# 19 day old babies!



## beans13 (Jun 30, 2014)

Raja's babies will be 3 weeks on Friday!

They are getting so big!


----------



## rerun (Jul 25, 2014)

so cute!!!!! congrats on the babies!


----------



## Artist (Apr 18, 2014)

Awww! Those are all adorable.  Gongrats!


----------



## NewHedgieOwner100 (May 31, 2014)

Oh my gosh! They are adorable!


----------



## beans13 (Jun 30, 2014)

thank you! and i noticed today their eyes are open!


----------



## hedgiefleece (Jun 7, 2014)

Congrats to you and Raja!:grin:


----------



## ellisrks01 (Mar 25, 2014)

Awesome beans, I know you were worried about thier survival. I'm glad all the babies are doing well!!
Have you started holding and socializing them yet? Are there any little girls in there? Just curious.

I'm a sucker when it comes to baby pics, make sure you post some more in a week or so


----------



## beans13 (Jun 30, 2014)

Ive been holding one at a time for like 30 seconds. From what I can tell i THINK the albino is a girl!

They are so cute!


----------



## gracefulchaos01 (Mar 19, 2014)

Just look for the "not a bellybutton" It's a dead giveaway unless you have a super pregnant female.


----------



## ellisrks01 (Mar 25, 2014)

Yah, just like grace said it's easy to tell if it looks like it has a belly button it's a boy of not its a girl. 

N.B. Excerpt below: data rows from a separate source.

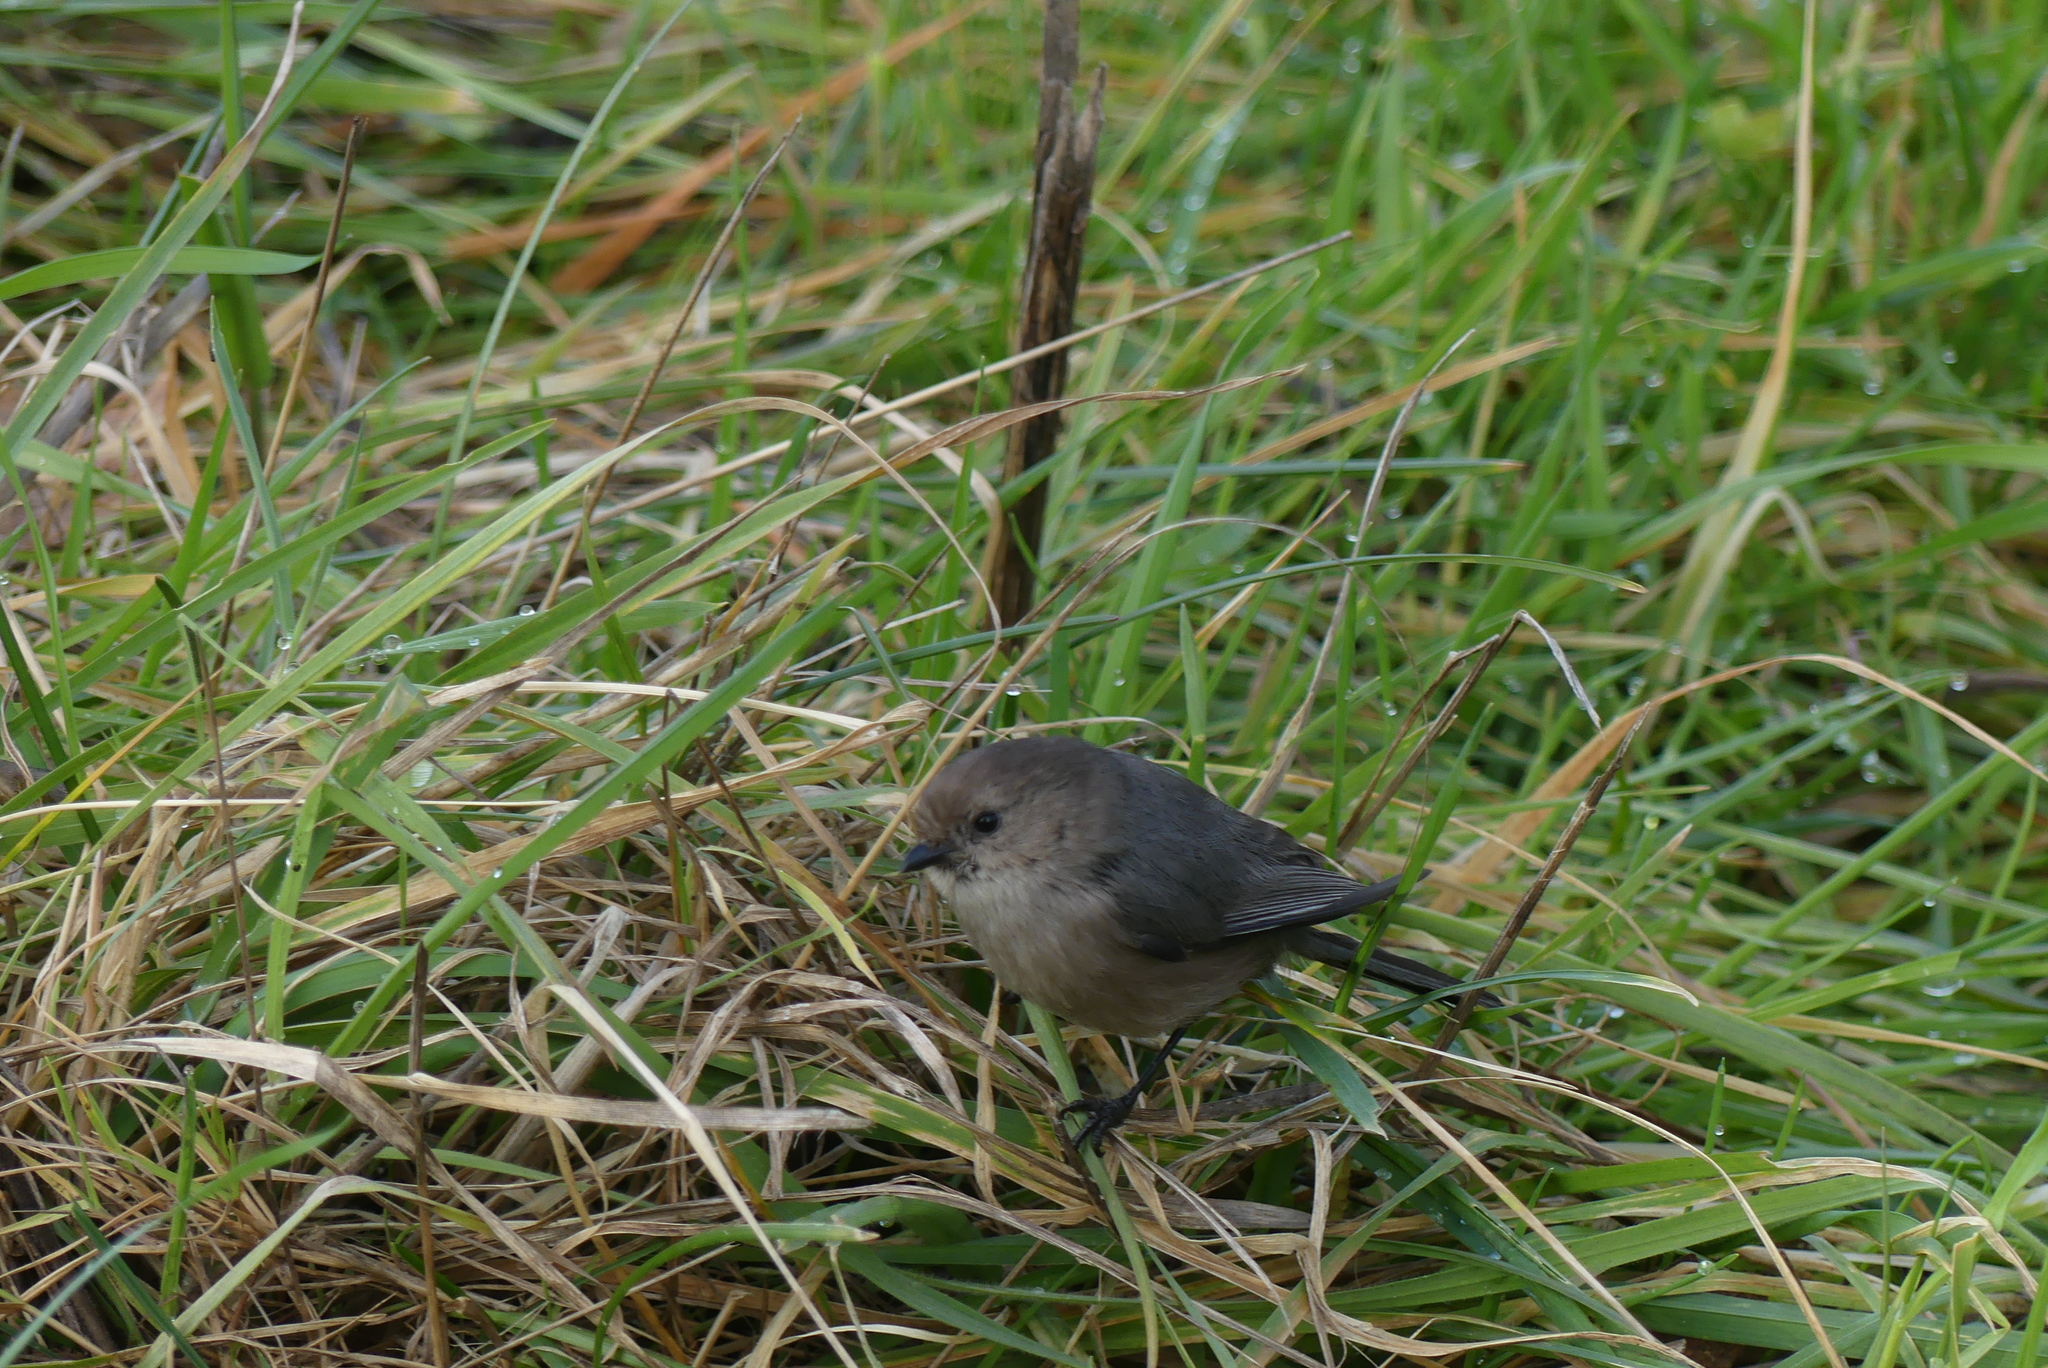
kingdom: Animalia
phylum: Chordata
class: Aves
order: Passeriformes
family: Aegithalidae
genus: Psaltriparus
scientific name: Psaltriparus minimus
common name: American bushtit
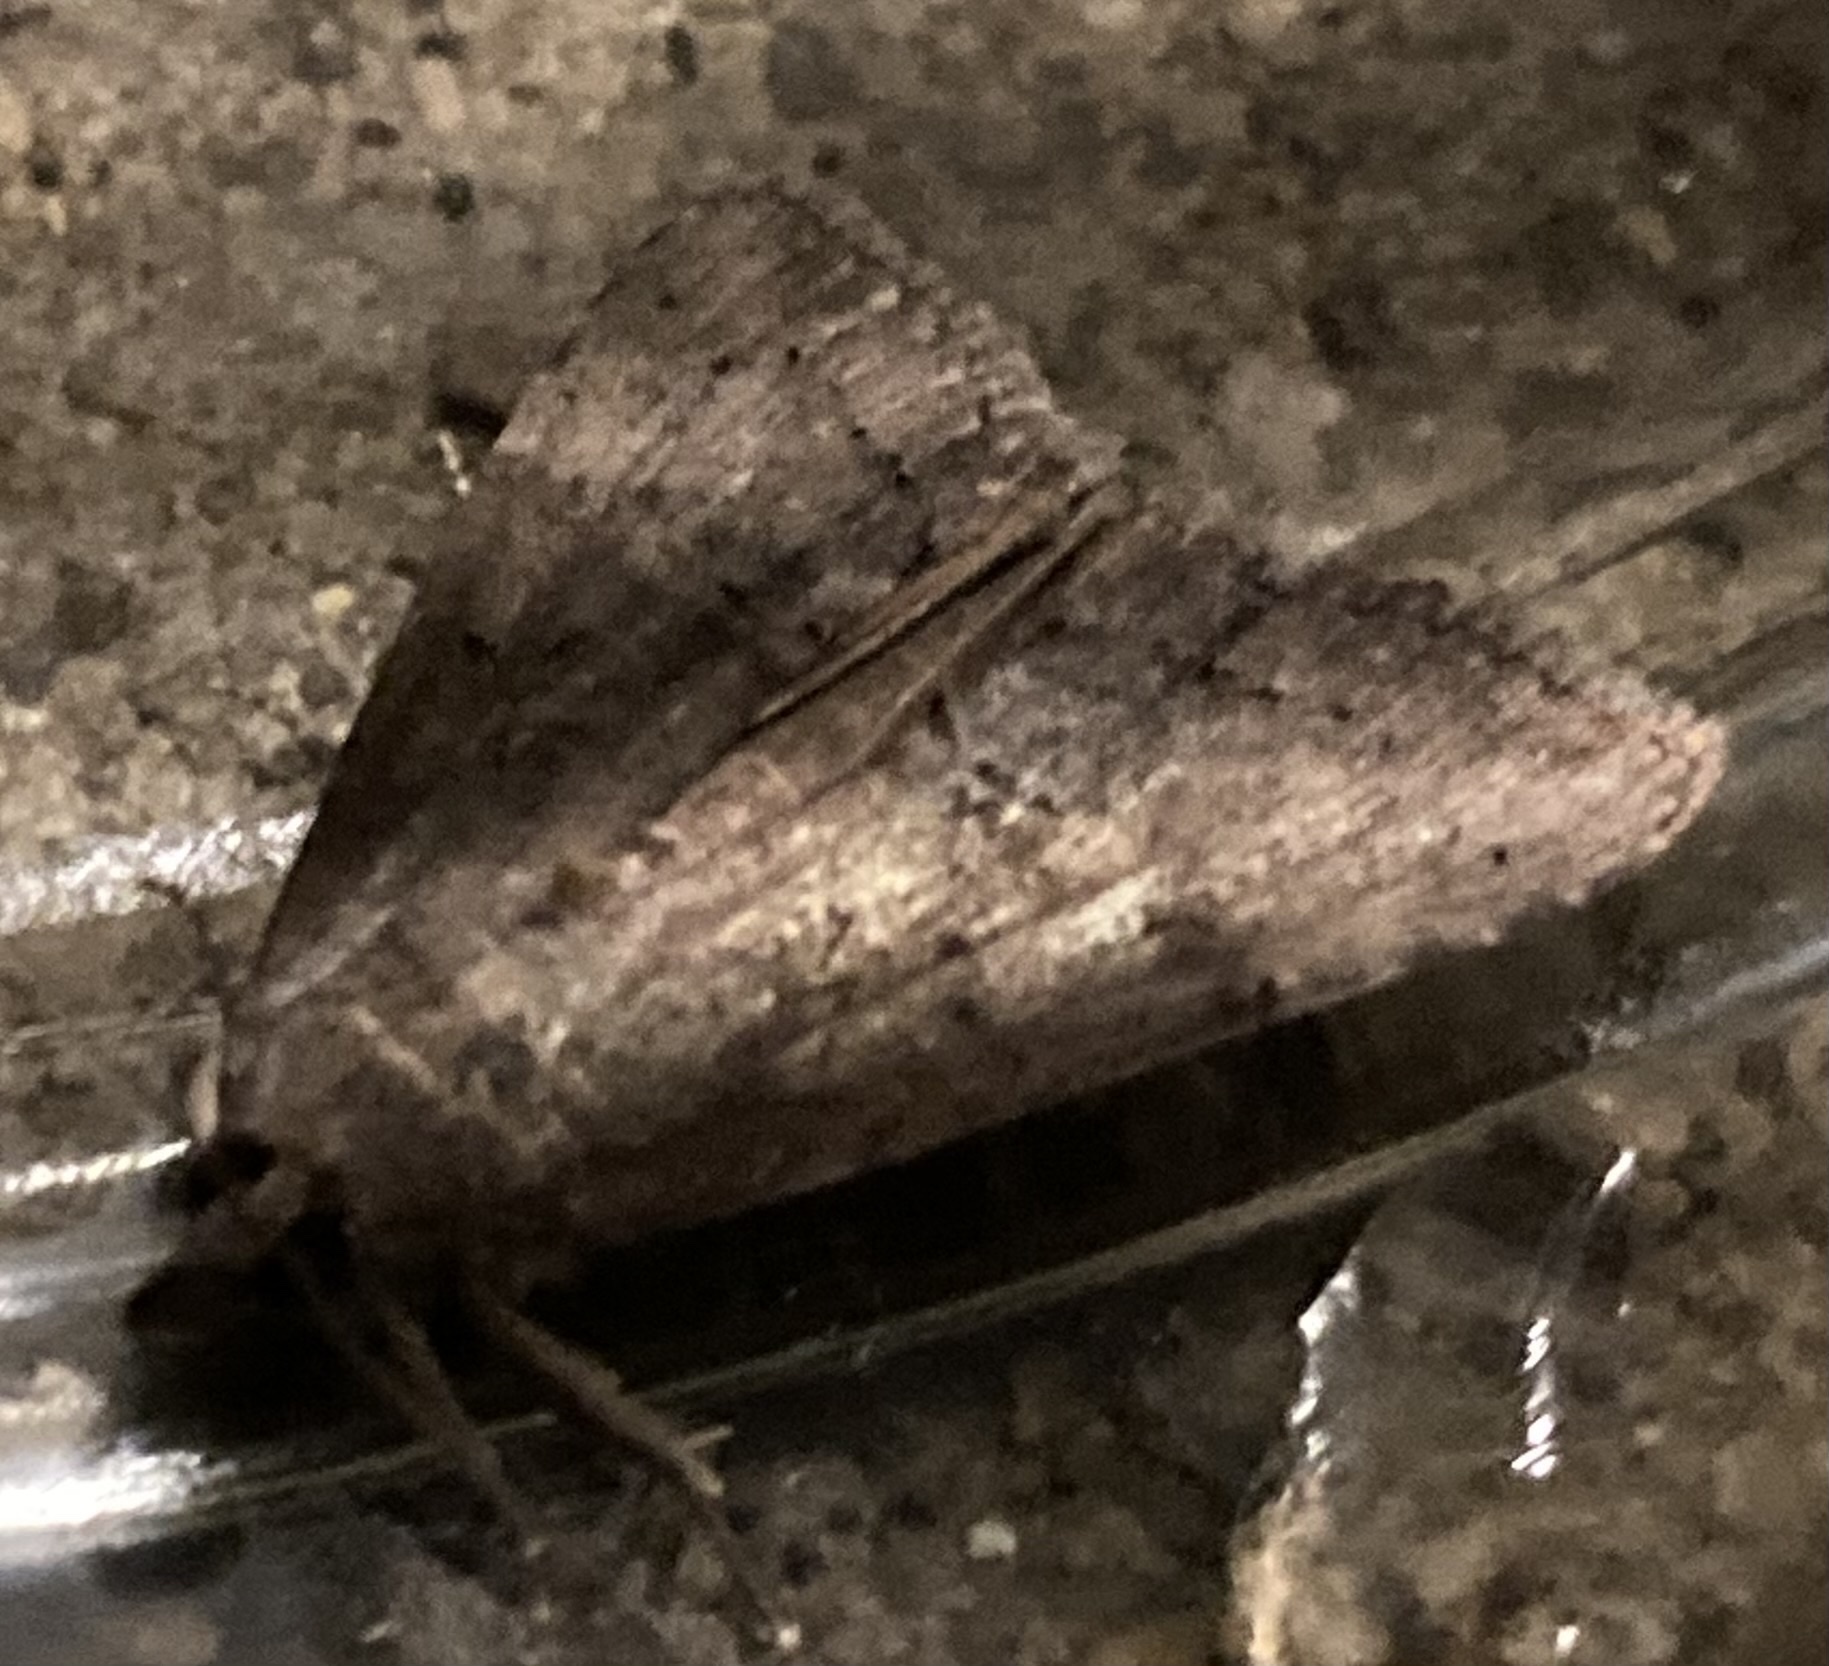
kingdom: Animalia
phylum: Arthropoda
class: Insecta
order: Lepidoptera
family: Erebidae
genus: Hypena
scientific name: Hypena scabra
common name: Green cloverworm
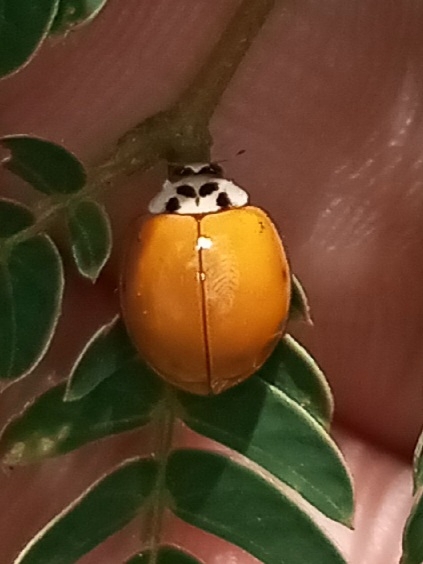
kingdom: Animalia
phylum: Arthropoda
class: Insecta
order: Coleoptera
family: Coccinellidae
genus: Harmonia
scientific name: Harmonia axyridis
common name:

Are you keeping any? I probably wouldn't be able to give up the albino. Lol I've never had one but I want one!!


----------



## beans13 (Jun 30, 2014)

I'm planning on keeping two  and one is the albino!


----------



## beans13 (Jun 30, 2014)

2 girls and 2 boys!!!


----------



## hedgiefleece (Jun 7, 2014)

Aw! I have four babies too and I wish one of them is a an albino! Albinos are cuties! My sister thinks they're freaky though :roll: Once again those are cute babies. is the albino a girl or a boy?


----------



## beans13 (Jun 30, 2014)

The albinos a girl


----------